Aim of the task
Give an exact copy of the data that follows, but none of its pictures.

Supplied data

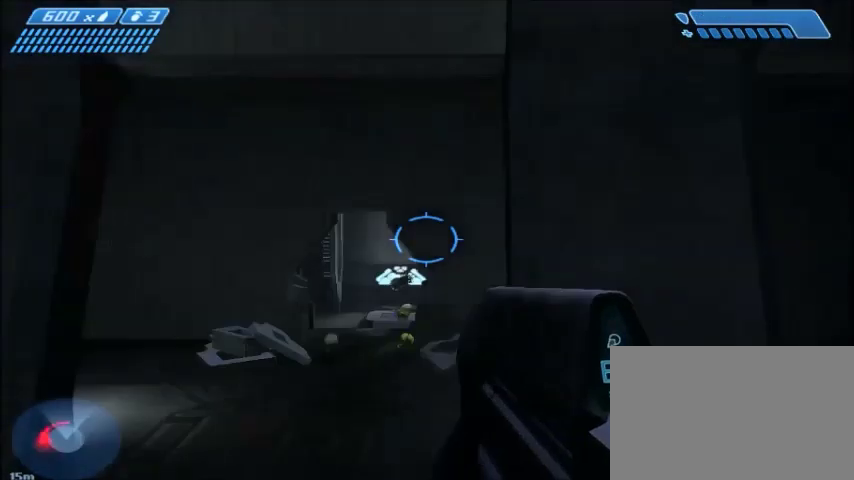
{"keys": [], "mouse": [], "events": []}
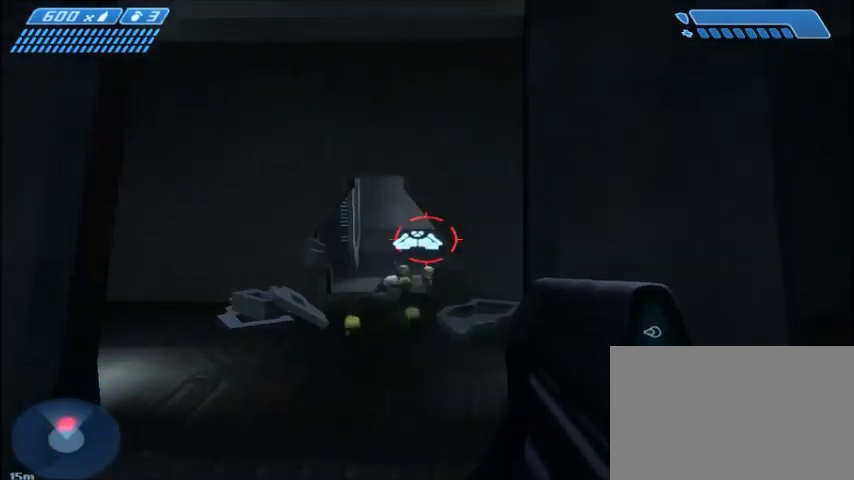
{"keys": [], "mouse": [], "events": []}
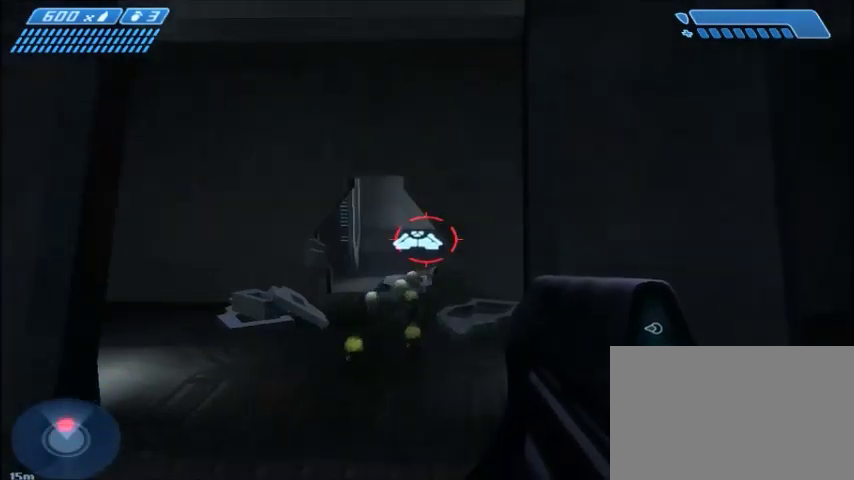
{"keys": [], "mouse": [], "events": []}
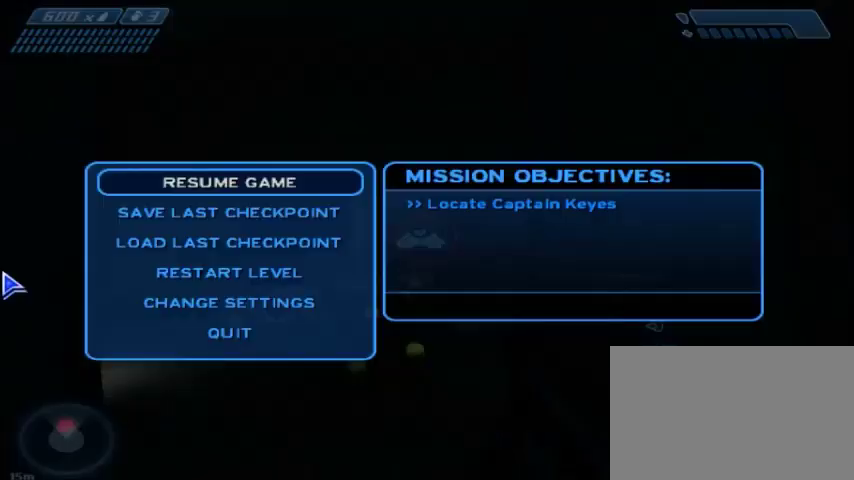
{"keys": [], "mouse": [], "events": []}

Solved exercise
{"keys": [], "mouse": [], "events": []}
{"keys": [], "mouse": [], "events": []}
{"keys": [], "mouse": [], "events": []}
{"keys": [], "mouse": [], "events": []}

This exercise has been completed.